28 | I Série - Número: 067 | 31 de Março de 2007
O Sr. Presidente: — Para uma intervenção, tem a palavra o Sr. Deputado Fernando Rosas.
O Sr. Fernando Rosas (BE): — Sr. Presidente, Sr.as e Srs. Deputados: Desejo, em primeiro lugar, saudar a delegação do Movimento Cívico «Não apaguem a memória», aqui presente, saudando em particular o Sr. Edmundo Pedro, ex-Tarrafalista, onde esteve preso 10 anos, e que é hoje, se não me engano, decano dos presos políticos portugueses sobreviventes.
Aplausos do BE, do PS, do PCP e de Os Verdes.
Desejo também cumprimentar o Sr. Deputado Marques Júnior pelo excelente relatório que fez desta petição. Mas, muito para além do seu trabalho como relator, cumprimento-o também pelo entendimento que promoveu e que permitiu elaborar um documento consensual.
Sr. Presidente, Sr.as e Srs. Deputados, tenho para mim que a memória é a argamassa da identidade nacional. Um povo sem memória, anestesiado nesse presente contínuo de que nos fala o historiador Hobsbawm, é um povo indefeso, pronto a ajoelhar perante a ignomínia.
Na realidade, como se pode lutar pela liberdade de associação sindical, pelo direito à greve, pelas oito horas de trabalho, todas elas realidades que estão hoje sob ameaça real, se se perder a memória do rio de sangue e de sacrifícios que cada uma dessas conquistas custou a impor e a defender? Como se pode defender a liberdade, a democracia e o progresso social quando a nossa televisão pública nos diz, pretextando falar de história, que Salazar foi o maior português de sempre?
A Sr.ª Cecília Honório (BE): — Muito bem!
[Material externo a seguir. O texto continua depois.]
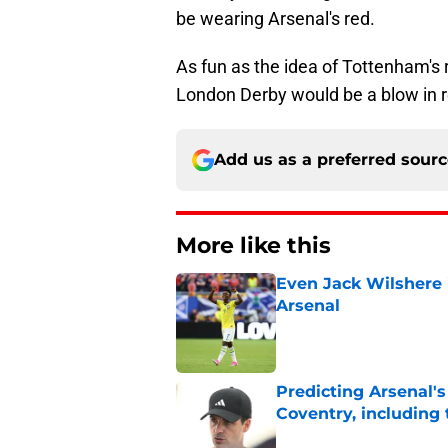
be wearing Arsenal's red.
As fun as the idea of Tottenham's 
London Derby would be a blow in re
Add us as a preferred sour
More like this
Even Jack Wilshere i
Arsenal
Published by on Invalid Dat
Predicting Arsenal's 
Coventry, including
Published by on Invalid Dat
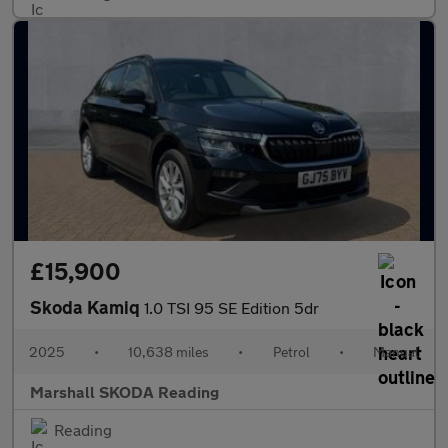
£15,900
Skoda Kamiq
1.0 TSI 95 SE Edition 5dr
2025
•
10,638 miles
•
Petrol
•
Manual
Marshall SKODA Reading
Reading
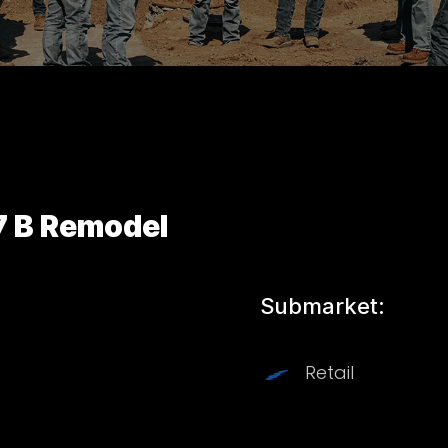
7 B Remodel
Submarket:
Retail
O Orador: — É por isso que em torno das representações da memória há disputa, há contradição, há pluralidade de opiniões, há, em suma, um processo social de debate, de construção e de desconstrução da memória. É bom que assim seja. O que é inadmissível é que se tente impor pelo subterfúgio, pelo apelo ou pseudo-apelo aos consensos sem princípios, pelo pseudo-entretenimento pseudo-inocente uma espécie de monismo interpretativo implícito, assente em lugares comuns populistas e antidemocráticos, como mais uma vez fez, para vergonha nossa, a televisão pública.
Vozes do BE: — Muito bem!
O Orador: — Nesse sentido, o regime democrático, a democracia enquanto regime não pode ser neutra em relação à memória do seu passado recente. Porque ela nasceu da negação e da destruição dessa infâmia política e moral que foi a ditadura, tem, por isso, o preciso dever de recusar activamente o fascismo e de praticar a democracia.
A Sr.ª Cecília Honório (BE): — Muito bem!
O Orador: — Isso não quer dizer que o Estado democrático se deva alcandorar a fazer história. Não há nem pode haver histórias oficiais ou oficiosas. O que se pede é que ele crie todas as condições para que as pessoas, os movimentos e as escolas de pensamento o possam fazer livremente. O que se pede é que crie espaços, organize e disponibilize arquivos, apoie iniciativas, promova estudos que tenham como sujeitos a sociedade civil na sua pluralidade e riqueza. O que se pede é que ele assinale a memória e ajude os que a querem promover a levar a cabo essa tarefa.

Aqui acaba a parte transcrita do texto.